Ainsi, l’avenir du conseil patrimonial n’aura jamais été aussi ouvert et excitant.
Notes:
1. Initiée au lendemain de leur arrivée au pouvoir par Margaret Thatcher (en 1979) et Ronald Reagan (en 1980), avec Paul Volcker à la présidence de la Fed.
2. Cf. « Défaillances dans le secteur de l’assurance-vie au Japon, dans les décennies 1990 et 2000 », ACPR, mai 2014.
3. Cf. « Psychologie de l’investisseur et des marchés financiers » de Mickaël Mangot, éditions Dunod (2008), p. 51.
4. Cf « Les charmes financiers renouvelés de l’assurance-vie ». in Droit et Patrimoine, n° 230. novembre 2013.
5. Cf. le rapport annuel de la Cour des comptes, publié le 24 juin 2015, sur la situation et les perspectives des finances publiques.
6. Les « yers » étant âgés de 20 à 30 ans.
7. Les plus exigeants se tourneront utilement vers le Luxembourg.
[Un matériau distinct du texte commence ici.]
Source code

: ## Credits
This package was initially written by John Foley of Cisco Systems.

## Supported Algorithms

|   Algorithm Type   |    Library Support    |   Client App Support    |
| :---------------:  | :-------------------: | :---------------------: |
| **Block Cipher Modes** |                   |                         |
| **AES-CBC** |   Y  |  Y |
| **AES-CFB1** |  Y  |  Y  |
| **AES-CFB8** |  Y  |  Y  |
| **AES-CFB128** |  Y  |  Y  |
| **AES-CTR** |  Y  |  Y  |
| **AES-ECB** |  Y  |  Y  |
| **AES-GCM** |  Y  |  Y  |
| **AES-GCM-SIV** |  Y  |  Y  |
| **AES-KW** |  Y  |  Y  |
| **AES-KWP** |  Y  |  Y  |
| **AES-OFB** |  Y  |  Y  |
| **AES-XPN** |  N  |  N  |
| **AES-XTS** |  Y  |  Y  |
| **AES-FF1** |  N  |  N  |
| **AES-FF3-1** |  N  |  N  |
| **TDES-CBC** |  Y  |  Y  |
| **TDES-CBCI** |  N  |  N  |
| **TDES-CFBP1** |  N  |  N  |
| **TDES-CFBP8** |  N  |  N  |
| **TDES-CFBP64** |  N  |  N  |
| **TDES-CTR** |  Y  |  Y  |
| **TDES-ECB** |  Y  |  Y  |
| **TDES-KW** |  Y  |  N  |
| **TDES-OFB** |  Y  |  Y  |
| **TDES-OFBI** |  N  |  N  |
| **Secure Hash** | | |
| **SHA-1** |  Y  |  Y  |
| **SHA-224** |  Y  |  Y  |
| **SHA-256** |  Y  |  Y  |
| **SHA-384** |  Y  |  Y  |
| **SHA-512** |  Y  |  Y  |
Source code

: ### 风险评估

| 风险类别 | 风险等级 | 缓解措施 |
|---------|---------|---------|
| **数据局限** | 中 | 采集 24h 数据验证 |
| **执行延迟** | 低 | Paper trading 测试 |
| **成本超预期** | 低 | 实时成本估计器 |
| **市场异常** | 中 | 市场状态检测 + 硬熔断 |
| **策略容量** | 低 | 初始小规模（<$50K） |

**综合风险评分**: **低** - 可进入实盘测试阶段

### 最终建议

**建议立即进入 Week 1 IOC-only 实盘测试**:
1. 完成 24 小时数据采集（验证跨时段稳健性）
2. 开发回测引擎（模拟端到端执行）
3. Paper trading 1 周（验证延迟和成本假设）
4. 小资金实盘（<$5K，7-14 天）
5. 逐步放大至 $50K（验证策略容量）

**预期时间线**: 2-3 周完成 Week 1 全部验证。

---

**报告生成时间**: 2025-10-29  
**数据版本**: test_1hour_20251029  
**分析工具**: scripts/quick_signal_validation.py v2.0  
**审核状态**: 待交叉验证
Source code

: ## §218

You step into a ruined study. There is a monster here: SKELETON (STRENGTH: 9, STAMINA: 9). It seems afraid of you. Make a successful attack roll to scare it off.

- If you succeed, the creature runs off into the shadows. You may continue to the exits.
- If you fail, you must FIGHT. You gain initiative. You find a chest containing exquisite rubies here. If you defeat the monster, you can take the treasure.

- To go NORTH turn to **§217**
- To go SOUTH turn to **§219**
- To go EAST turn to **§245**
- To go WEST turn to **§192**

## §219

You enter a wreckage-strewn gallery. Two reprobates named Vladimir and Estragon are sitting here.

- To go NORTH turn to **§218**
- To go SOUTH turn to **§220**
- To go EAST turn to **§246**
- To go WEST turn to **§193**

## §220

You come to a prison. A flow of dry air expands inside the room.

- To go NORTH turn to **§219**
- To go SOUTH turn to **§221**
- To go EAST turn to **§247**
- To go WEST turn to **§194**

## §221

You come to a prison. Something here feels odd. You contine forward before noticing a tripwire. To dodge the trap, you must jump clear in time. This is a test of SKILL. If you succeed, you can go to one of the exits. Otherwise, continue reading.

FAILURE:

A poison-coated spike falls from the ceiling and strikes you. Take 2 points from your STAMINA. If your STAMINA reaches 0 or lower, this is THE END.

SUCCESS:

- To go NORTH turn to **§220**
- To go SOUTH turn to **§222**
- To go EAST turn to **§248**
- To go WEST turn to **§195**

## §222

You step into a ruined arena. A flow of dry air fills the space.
Les contrats de catégorie dite D – pour des montants supérieurs à 2,5 millions d’euros – permettent la souscription de produits dérivés, d’actifs non cotés, de produits de gestion alternative, etc.
8. cf.: Lettre circulaire 15/3 du commissariat aux assurances relative aux règles d’investissements pour les produits d’assurance-vie liés à des fonds d’investissement, du 24 mars 2015.
9. Indépendamment même du durcissement naturel de la réglementation européenne (Mifid 2).
10. cf. à ce sujet : le Journal de l’assurance, n° 111, avril 1994.
11. Recommandation sur le recueil des informations relatives à la connaissance du client dans le cadre du devoir de conseil en assurance-vie, 2013-R-01 du 8 janvier 2013.
12. Cf. FronteO Wealth Management, FronteO e-Banking.
13. Customer Relationship Management.
14. MiFID 1 : Directive sur les marchés d’instruments financiers (2004/39/CE).
15. MiFID II
16. Selon l’aphorisme de Marc Twain.
17. Cf. Harvest, MoneyCenter.
18. Avec, dans cette hypothèse, une attention particulière portée à la quote-part autorisée des fonds « maison ».